A service member who is a full-year Colorado resident who spends at least 305 days of the tax year outside of the 50-state boundary of the United States while stationed outside of the United States for active military duty may file as a nonresident on the Colorado income tax return. The service member’s spouse may also file as a nonresident if the spouse accompanies the service member outside of the country for at least 305 days of the tax year while they are stationed there on active military duty.
A nonresident service member is not required to report his/her military income to Colorado. However, if the service member earned nonmilitary Colorado income, this income must be reported to Colorado for income tax purposes. The service member must pay Colorado tax on the following: nonmilitary Colorado salaries, nonmilitary Colorado wages, nonmilitary Colorado tips, nonmilitary Colorado commissions, income from a Colorado business, income from rents, royalties and/or gains from the sale of tangible personal property or real property located in Colorado.

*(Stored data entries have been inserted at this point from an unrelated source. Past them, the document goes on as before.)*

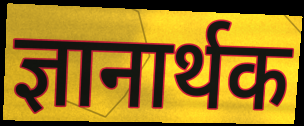
ज्ञानार्थक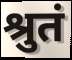
श्रुतं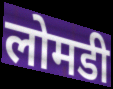
लोमडीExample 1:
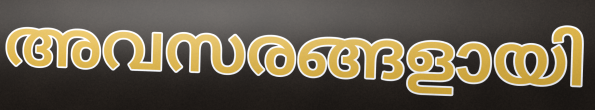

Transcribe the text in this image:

അവസരങ്ങളായി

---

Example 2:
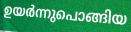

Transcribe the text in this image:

ഉയർന്നുപൊങ്ങിയ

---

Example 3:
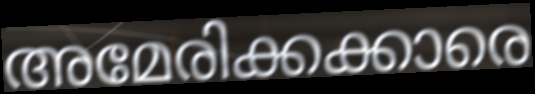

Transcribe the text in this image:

അമേരിക്കക്കാരെ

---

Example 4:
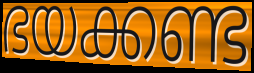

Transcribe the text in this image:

ഭയക്കണ്ട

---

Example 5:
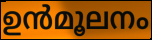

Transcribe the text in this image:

ഉൻമൂലനം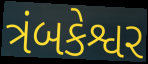
ત્રંબકેશ્વર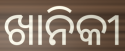
ଖାନିକୀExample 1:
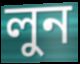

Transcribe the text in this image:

লুন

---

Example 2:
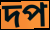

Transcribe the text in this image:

দপ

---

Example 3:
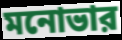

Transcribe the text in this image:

মনোভার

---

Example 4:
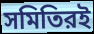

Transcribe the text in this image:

সমিতিরই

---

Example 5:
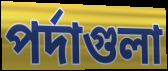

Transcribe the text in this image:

পর্দাগুলা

The Colorado income tax filing status (joint or separate) must match the status used for federal income tax filing purposes. For example, if a taxpayer and spouse filed a joint federal return, they must file a joint Colorado return. If a taxpayer and spouse filed separate federal returns, they must file separate Colorado returns.

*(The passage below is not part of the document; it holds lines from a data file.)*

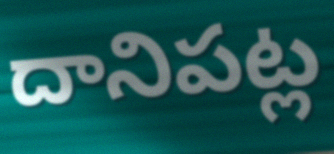
దానిపట్ల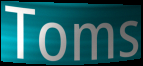
TomsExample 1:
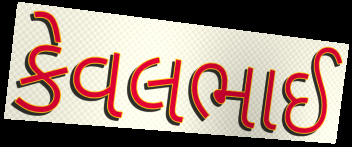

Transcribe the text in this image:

કેવલભાઈ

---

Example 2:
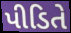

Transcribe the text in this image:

પીડિતે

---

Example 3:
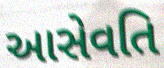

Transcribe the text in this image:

આસેવતિ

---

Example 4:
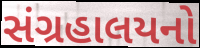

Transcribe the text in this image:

સંગ્રહાલયનો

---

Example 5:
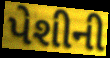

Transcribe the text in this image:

પેશીની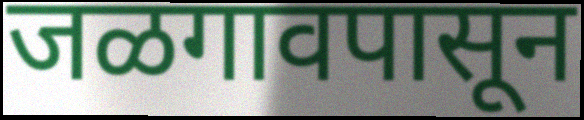
जळगावपासून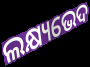
ଲକ୍ଷ୍ୟଭେଦ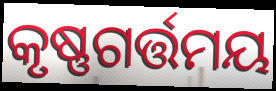
କୃଷ୍ଣଗର୍ତ୍ତମୟ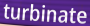
turbinate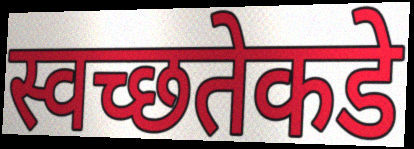
स्वच्छतेकडे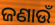
ଜଣାଉଁ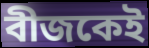
বীজকেইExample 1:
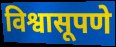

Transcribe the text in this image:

विश्वासूपणे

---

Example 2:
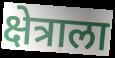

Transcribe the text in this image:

क्षेत्राला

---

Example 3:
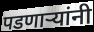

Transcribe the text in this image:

पडणाऱ्यांनी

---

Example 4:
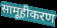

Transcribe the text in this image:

सामूहीकरण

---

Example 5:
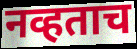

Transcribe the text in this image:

नव्हताच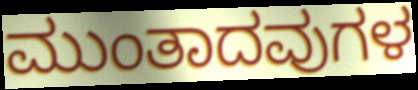
ಮುಂತಾದವುಗಳ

The rules for the taxability of military retirement benefits are the same as the rules for any retirement pension and annuity income. Persons who were 55 to 64 years of age as of December 31 may exclude up to $20,000 of their military retirement benefits received during the calendar year. Persons who were 65 years of age or older as of December 31, may exclude up to $24,000 of their military retirement benefits received during the calendar year.
In order for a spouse or parent to file and sign an income tax return for a taxpayer who is out of the country, that taxpayer must have authorized someone else to file their return for them through a Power of Attorney, DR 0145. The military power of attorney form cannot be accepted for income tax purposes.